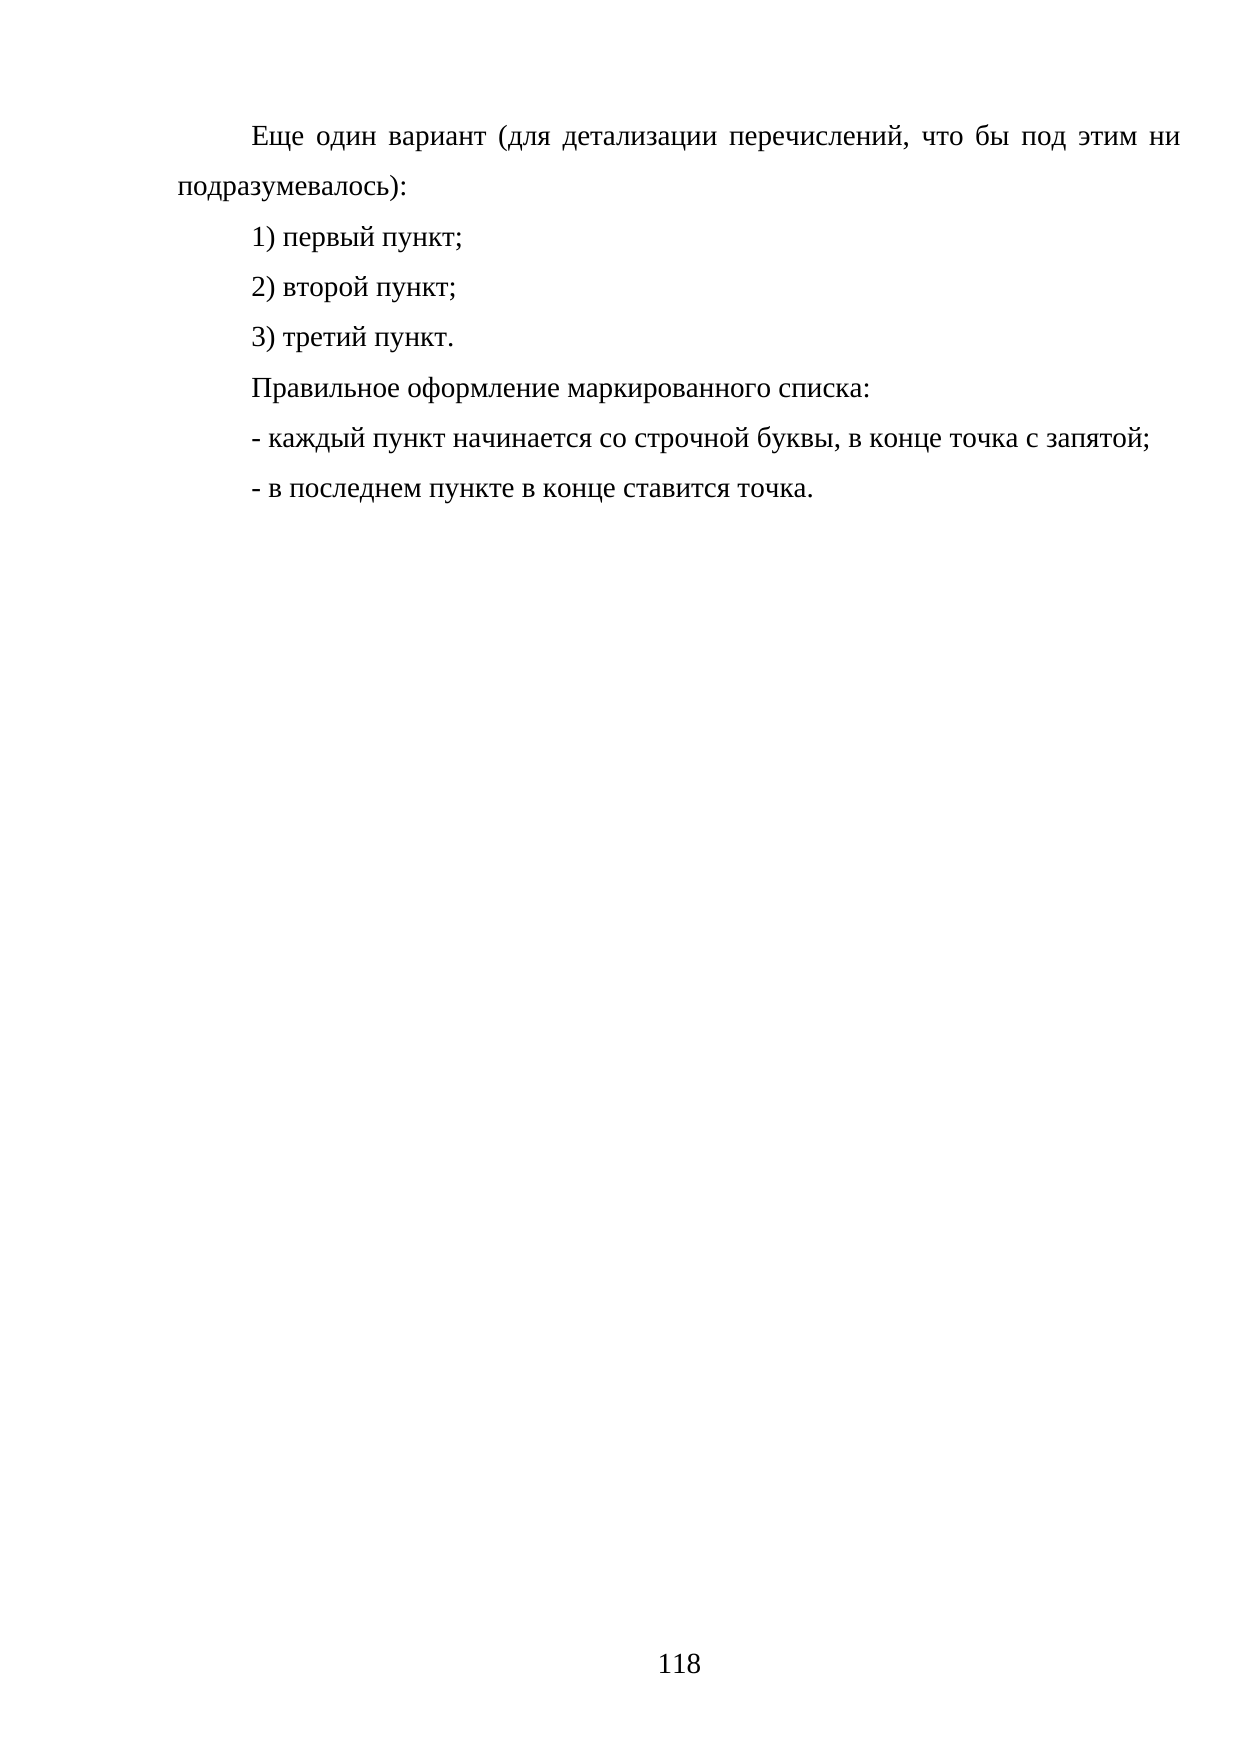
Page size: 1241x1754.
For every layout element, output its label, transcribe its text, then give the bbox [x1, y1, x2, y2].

list первый пункт; [177, 219, 1181, 252]
list второй пункт; [177, 269, 1181, 303]
list в последнем пункте в конце ставится точка. [177, 470, 1181, 504]
list каждый пункт начинается со строчной буквы, в конце точка с запятой; [177, 420, 1181, 453]
list третий пункт. [177, 319, 1181, 353]
text Правильное оформление маркированного списка: [177, 370, 1181, 403]
text Еще один вариант (для детализации перечислений, что бы под этим ни подразумевалось): [177, 118, 1181, 202]
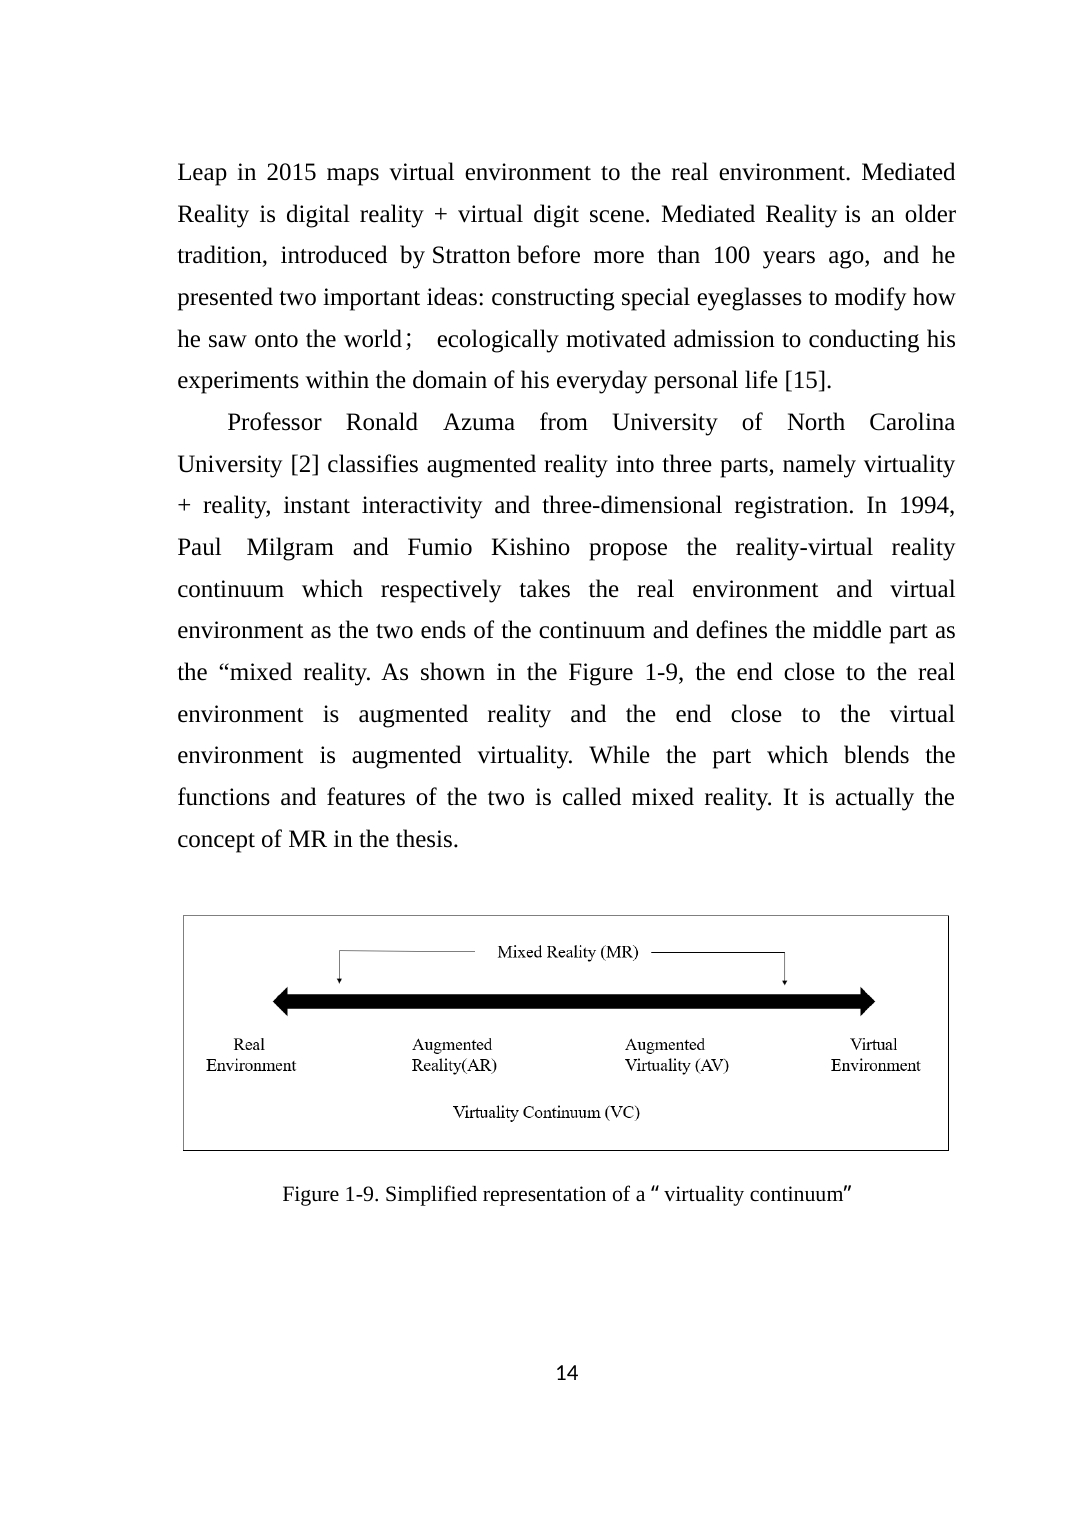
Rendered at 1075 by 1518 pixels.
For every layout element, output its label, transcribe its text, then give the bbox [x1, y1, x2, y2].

text Figure 1-. Simplified representation of a “ virtuality continuum” [177, 1177, 956, 1207]
text Professor Ronald Azuma from University of North Carolina University [2] classifies augmented reality into three parts, namely virtuality + reality, instant interactivity and three-dimensional registration. In 1994, Paul Milgram and Fumio Kishino propose the reality-virtual reality continuum which respectively takes the real environment and virtual environment as the two ends of the continuum and defines the middle part as the “mixed reality. As shown in the Figure 1-9, the end close to the real environment is augmented reality and the end close to the virtual environment is augmented virtuality. While the part which blends the functions and features of the two is called mixed reality. It is actually the concept of MR in the thesis. [177, 397, 956, 855]
picture [177, 908, 957, 1159]
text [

◆ What needs to be done: The answer is the listing above restated word for word, pictures removed.

◆ Solution for this exercise:
Page size: 1241x1754.
For every layout element, output its label, transcribe its text, then give the bbox [x1, y1, x2, y2].

list первый пункт; [177, 219, 1181, 252]
list второй пункт; [177, 269, 1181, 303]
list в последнем пункте в конце ставится точка. [177, 470, 1181, 504]
list каждый пункт начинается со строчной буквы, в конце точка с запятой; [177, 420, 1181, 453]
list третий пункт. [177, 319, 1181, 353]
text Правильное оформление маркированного списка: [177, 370, 1181, 403]
text Еще один вариант (для детализации перечислений, что бы под этим ни подразумевалось): [177, 118, 1181, 202]
Rendered at 1075 by 1518 pixels.
For every layout element, output its label, transcribe its text, then give the bbox [x1, y1, x2, y2].

text Figure 1-. Simplified representation of a “ virtuality continuum” [177, 1177, 956, 1207]
text Professor Ronald Azuma from University of North Carolina University [2] classifies augmented reality into three parts, namely virtuality + reality, instant interactivity and three-dimensional registration. In 1994, Paul Milgram and Fumio Kishino propose the reality-virtual reality continuum which respectively takes the real environment and virtual environment as the two ends of the continuum and defines the middle part as the “mixed reality. As shown in the Figure 1-9, the end close to the real environment is augmented reality and the end close to the virtual environment is augmented virtuality. While the part which blends the functions and features of the two is called mixed reality. It is actually the concept of MR in the thesis. [177, 397, 956, 855]
picture [177, 908, 957, 1159]
text [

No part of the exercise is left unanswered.